西安近郊にある前漢の宣帝の陵墓「杜陵」の訪問記です。
前漢第9代皇帝・宣帝
宣帝(在位:紀元前74年ー紀元前48年)は前漢の第9代皇帝で、第7代皇帝の武帝のひ孫にあたります。
武帝の晩年に発生した内乱「巫蠱の獄(ふこのごく)」により、祖父母(当時皇太子だった)、父母、兄姉みな処刑されてしまい、生後間もない劉病已だけは助かり宮廷の外で育てられることになりました。彼が後の宣帝です。
劉病已の大叔父にあたる「昭帝」が若くして崩御し、後を継いだ叔父の劉賀もすぐに廃嫡され、白羽の矢が立ったのが劉病已でした。この後継者選びには宮廷の権力争いが深く関係していたようです。
この頃、宮廷の事実上の権力者は武帝の時代に活躍した将軍「霍去病」の異母弟の「霍光」でした。
霍光は武帝の遺言で昭帝の補佐を託されて以降、政治を取り仕切っていましたが、宣帝が即位して数年後に亡くなると、宣帝は霍光の一族の排除に着手しました。霍光は国の功労者に違いありませんでしたが、その一族が権力を持ちすぎてしまっていたのです。よくある話ですね。
霍光一族を排除して権力を掌握した宣帝は法治主義に則った改革を進め、形式や伝統ばかり重んじる儒家の家臣を遠ざけました。
後漢の時代に著された「漢書」の宣帝記の項には「信賞必罰」という表現が登場します。権力者の裁量で評価をせず、常に法に照らした判断を行い、功績をあげたものには必ず褒美を与え、罪を犯したものは必ず罰するという、現代にも伝わるこの言葉は宣帝の政治が由来となっているのです。
宣帝の陵墓「杜陵」
杜陵は西安市街南東部にあります。
杜陵へのアクセスはこれまでご紹介した陵墓の中で一番簡単です。
例えば下の画像、地下鉄「青龙寺(チンロンスー、青龍寺)」の駅から525路もしくは903路のバスで南下し、「汉宣帝陵(ハンシュアンディーリン)」のバス停で降りればすぐです。バスも比較的頻繁に運行しています。
杜陵は正式には「杜陵遗址生态公园」といって付近の緑をできるだけそのままに残し公園として市民の憩いの場としても機能した場所になっています。有料(35元)ですが。
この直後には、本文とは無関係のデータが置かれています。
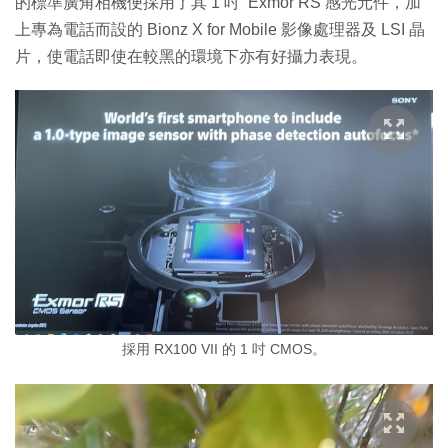
的標準廣角相機便採用了其 1 吋 Exmor RS 感光元件，加
上專為電話而設的 Bionz X for Mobile 影像處理器及 LSI 晶
片，使電話即使在較黑的環境下亦有好攝力表現。
採用 RX100 VII 的 1 吋 CMOS。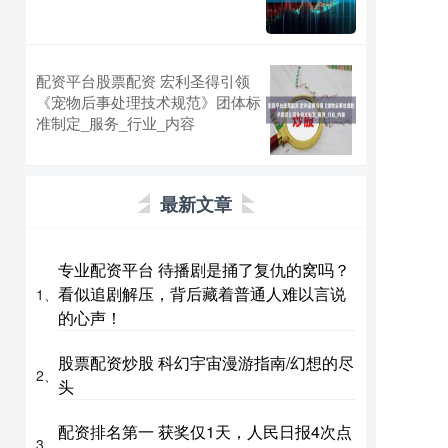
配资平台股票配资 宏利圣得引领
《宠物后事处理技术规范》团体标
准制定_服务_行业_内容
最新文章
专业配资平台 待播剧是捅了复仇的窝吗？
看似追剧解压，背后藏着普通人难以言说
1、
的心声！
股票配资炒股 科幻宇宙漫游指南/幻想的尽
2、
头
配资排名第一 获奖仅1天，人民日报4次点
3、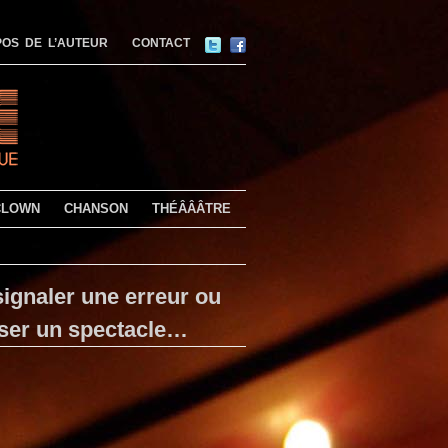
OS DE L’AUTEUR
CONTACT
CLOWN
CHANSON
THÉÂÂÂTRE
ignaler une erreur ou
ser un spectacle…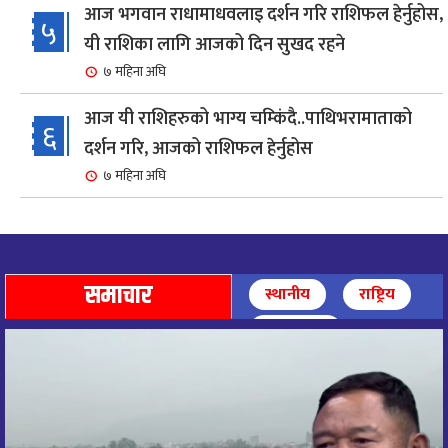
आज भगवान राधामाधवलाइ दर्शन गरि राशिफल हेर्नुहोस,
५
यी राशिका लागि आजको दिन सुखद रहने
७ महिना अघि
आज यी राशिहरुको भाग्य चम्किंदै..पाथिभरामाताको
६
दर्शन गरि, आजको राशिफल हेर्नुहोस
७ महिना अघि
शहरी विकासमन्त्री कुलमान घिसिङको समुपस्थितिमा
७
मेलम्ची खानेपानी आयोजनाको समस्या समाधान
९ महिना अघि
समाचार
स्थानीय
राष्ट्रिय
आज पाथिभारा माताको दर्शन गरि, दिनको सुरुवात गर्दै,
अन्तर्राष्ट्रिय
८
राशिफल हेर्नुहोस, यी रासिहरुको आज भाग्य उदय
९ महिना अघि
आज माताभगवती जगज्जननी पाथिभरादेवीको दर्शन गरि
敷地内には博物館があります。周辺で出土した秦代から漢代にかけての「瓦」の展示がされています。屋根の瓦ではなく、細かい彫刻を施して壁に取り付けるなどし、高い芸術的価値を目的として造られたものが宮廷には多く存在したようです。
博物館を出てさらに進むと陵墓が現れます。
人のお墓に登るという行為は本来いけないことかもしれませんが、これだけ大きければ少しくらいいいだろう、という気になってきますね。ダメでしょうか(笑)
この陵墓が作られた当時は後世の人たちが観光地として訪れるなんてことは思いもしなかったでしょう。
陵墓の周りは緑深く、はるか向こうには夥しいマンション群が。
敷地の外には奥さんの陵墓もあるのですがそれを撮り忘れてしまった、、、
敷地の外なので無料で登れますので、35元(600円くらい)が惜しい方は奥さんの陵墓から宣帝陵を眺めるのもよいでしょう。